Каждый год 26 апреля на этой площади проходят митинги памяти погибших белорусов (при ликвидации последствий аварии на ЧАЭС (она всего в 25 километрах от райцентра), а также в память о тех здешних деревнях, что исчезли с лица земли после "катастрофы ХХ века".
- Четыре года подряд, - заметил Стефанович, - в этот день к нам приезжает президент Александр Лукашенко. Из Киева никого еще ни разу не было. Хотя бы выразили соболезнование... Или извинились, что ли, за ту беду, что сотворили соседям. И нам, и россиянам. Мы уж не говорим о компенсации...
Но это, как говорится, морально-нравственная сторона последствий преступной беспечности, разгильдяйства тех, кто умудрился взорвать четвертый блок. Не менее страшные последствия - медицинские, о которых в упомянутом докладе ООН почему-то пишется походя, сводя их к "фаталистическим настроениям", вызванным скорее "психосоматическими причинами, нежели радиацией".
- Говорить так, - жестко подчеркнул в разговоре со мной Виктор Баламут, начальник "чернобыльского" управления черниговской облгосадминистрации, - не только цинично, но и кощунственно по отношению к пострадавшим. Ведь в одной лишь нашей области насчитывается нынче более 14 тысяч оставшихся в живых участников ликвидации аварии. Из них более тысячи человек признаны инвалидами. А всего их по стране более 90 тысяч. А сколько их, царство им небесное, уже ушло из жизни за 15 лет? Проще всего назвать их "фаталистами"...
По словам Любови Соломай и Василия Дидовца, председателей Губичского и Неданьчичского сельсоветов Репкинского района, в последние годы "люди мрут словно мухи". Особенно молодые. Диагноз - рак, инфаркт. В Брагинском районе 40 процентам детей, родившихся после аварии на ЧАЭС, сделана операция по ликвидации злокачественных опухолей щитовидной железы. "Йодный удар", который ощутили на себе в первые месяцы после трагедии миллионы украинцев, белорусов и россиян, увеличил в этих странах число заболеваний " щитовидки" в 20-60 раз!

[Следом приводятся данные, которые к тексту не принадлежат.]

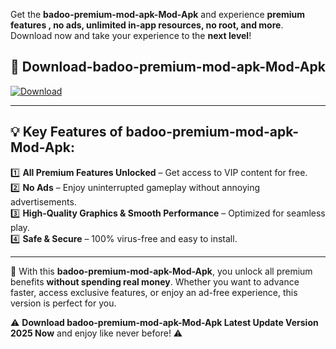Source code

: 

Get the **badoo-premium-mod-apk-Mod-Apk** and experience **premium features , no ads, unlimited in-app resources, no root, and more**. Download now and take your experience to the **next level**!

## 📲 **Download-badoo-premium-mod-apk-Mod-Apk**  

[![Download](https://i.imgur.com/s9jy2pZ.png)](https://andorid.site?title=badoo-premium-mod-apk&ref=gt)

---

## 💡 **Key Features of badoo-premium-mod-apk-Mod-Apk:**

1️⃣  **All Premium Features Unlocked** – Get access to VIP content for free.  
2️⃣  **No Ads** – Enjoy uninterrupted gameplay without annoying advertisements.  
3️⃣  **High-Quality Graphics & Smooth Performance** – Optimized for seamless play.  
4️⃣  **Safe & Secure** – 100% virus-free and easy to install.  

---

📌 With this **badoo-premium-mod-apk-Mod-Apk**, you unlock all premium benefits **without spending real money**. Whether you want to advance faster, access exclusive features, or enjoy an ad-free experience, this version is perfect for you.  

⚠️ **Download badoo-premium-mod-apk-Mod-Apk Latest Update Version 2025 Now** and enjoy like never before! ⚠️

Упреждающих мер в свое время не было принято. Ситуацию усугубляет общая для всех тенденция: повсеместно, из года в год идет последовательное сворачивание чернобыльских программ. На социальные нужды, связанные с последствиями Чернобыля, Киев, к примеру, на нынешний год выделил лишь 27 процентов того, что предусмотрено соответствующими законами. Стоит ли удивляться высокой смертности в Украине, уменьшению населения на три миллиона (!) человек за 10 лет независимости?
А кто сегодня может сказать, какие последствия на генетическом уровне ждут нацию при таком наплевательском отношении к пострадавшим?
Есть тут и другие нюансы. Если до аварии на ЧАЭС бывший Союз был отгорожен от Западной Европы "железным занавесом", то сегодня идет массовая миграция. В одном лишь Израиле около трех миллионов выходцев из Украины, Белоруссии и России. А сколько наших соотечественников живет сегодня в Америке, Испании, Италии...
...Когда я возвращался с Брянщины к украинскому пограничному переходу "Слынковка", сыпал густой, мокрый снег. Может, поэтому картина увиденного и услышанного в ходе многочисленных встреч с заложниками радиации воспринималась еще более безысходной? Может, поэтому памятник "трем сестрам" - несуществующим нынче РСФСР, БССР и УССР, стоящий в самом центре "бермудского треугольника", на границе новых, суверенных держав, смотрелся как что-то тревожно-призрачное. Эти три величественные стелы из белого мрамора, взметнувшиеся в серое небо, виделись не только символом дружбы славянских народов, но и горьким знаком общей беды.